Figure 5.

Chemical Correction of Autophagy Phenotype in NPC1 iPSC-Derived cells

(A) Immunoblot analysis and quantification of p62 levels using anti-p62 and anti-GAPDH antibodies in control and NPC1 iPSC-derived hepatic cultures, treated with either DMSO (vehicle control) or rapamycin (Rap). Graphical data represent mean ± SE (n = 3).

(B) Immunoblot analysis and quantification of p62 levels using anti-p62 and anti-GAPDH antibodies in control and NPC1 iPSC-derived hepatic cultures after treatment with autophagy inducing compounds: untreated (UT), rapamycin (Rap), carbamazepine (CBZ), verapamil (Ver), trehelose (Tre), and SMER28. Graphical data represent mean ± SE (n = 3).

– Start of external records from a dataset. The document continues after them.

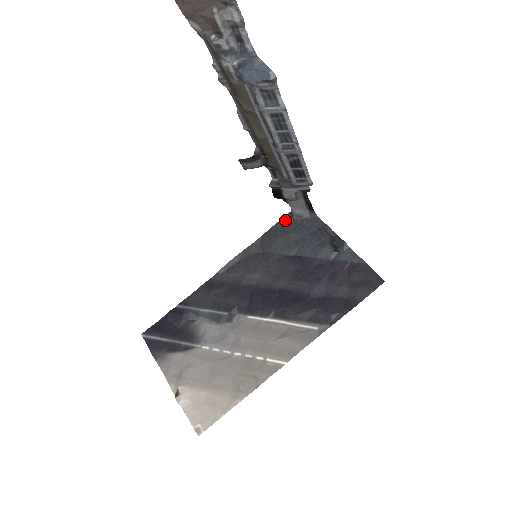
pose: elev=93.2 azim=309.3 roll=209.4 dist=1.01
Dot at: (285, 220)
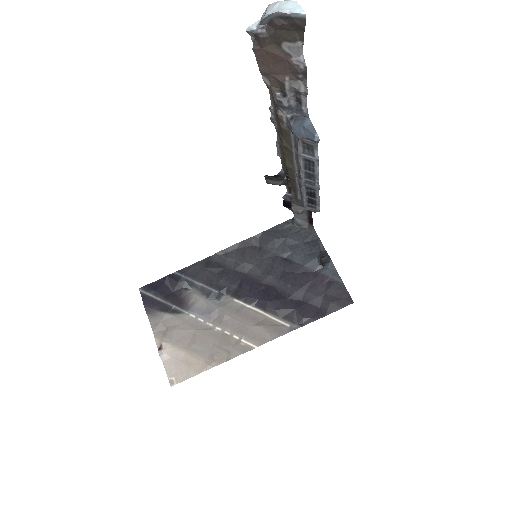
Dot at: (286, 224)
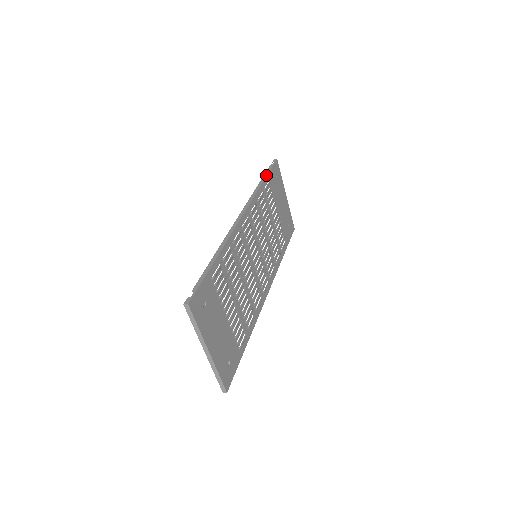
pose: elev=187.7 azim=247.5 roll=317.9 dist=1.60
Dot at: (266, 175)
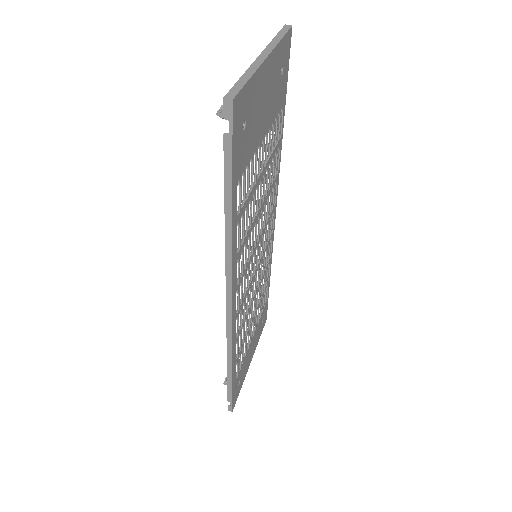
Dot at: (230, 195)
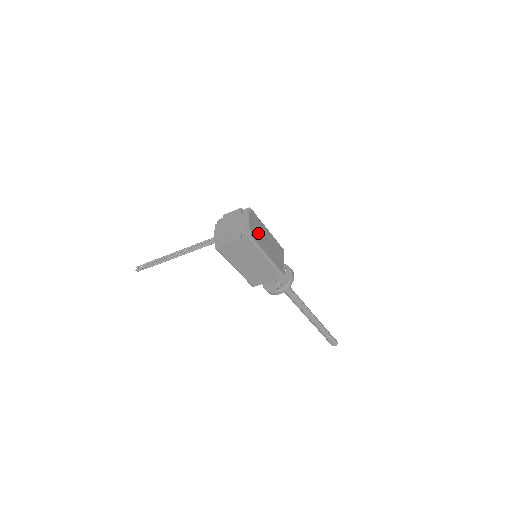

(C) Immunoblot analysis and quantification of p62 levels using anti-p62 and anti-GAPDH antibodies in NPC1 iPSC-derived hepatic cultures, treated with CBZ and HP-β-CD as indicated. Graphical data represent mean ± SE (n = 3).

(D and E) FACS analysis of cell viability and apoptosis in NPC1 iPSC-derived hepatic cultures after treatment with indicated compounds measuring FITC-Annexin V and propidium iodide staining. (E) Graphical data represent mean ± SE (n = 3).

(F) Immunoblot analysis and quantification of p62 levels using anti-p62 and anti-GAPDH antibodies in NPC1 iPSC-derived neuronal cultures after treatment with autophagy inducing compounds: untreated (UT), Rap, CBZ, Ver, and Tre. Graphical data represent mean ± SE (n = 3).

(G) Analysis of cell death in NPC1 iPSC-derived 5-week-old neurons by assessing fragmented and TUNNEL positive nuclei. Graphical data represent mean ± SE (n = 6).

Results shown are representative for at least two independent experiments using two different clones of each line. ^∗∗∗p < 0.001; ^∗∗p < 0.01; ^∗p < 0.05; ns, nonsignificant.